• Assignment
Provide the number of lines in the entries below containing "News", with no further words.

• The data

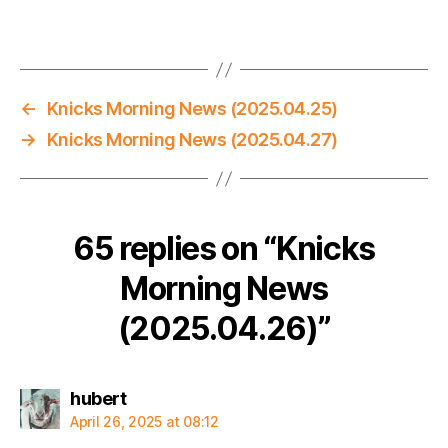
←
Knicks Morning News (2025.04.25)
→
Knicks Morning News (2025.04.27)
65 replies on “Knicks
Morning News
(2025.04.26)”
says:
hubert
April 26, 2025 at 08:12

• Result
3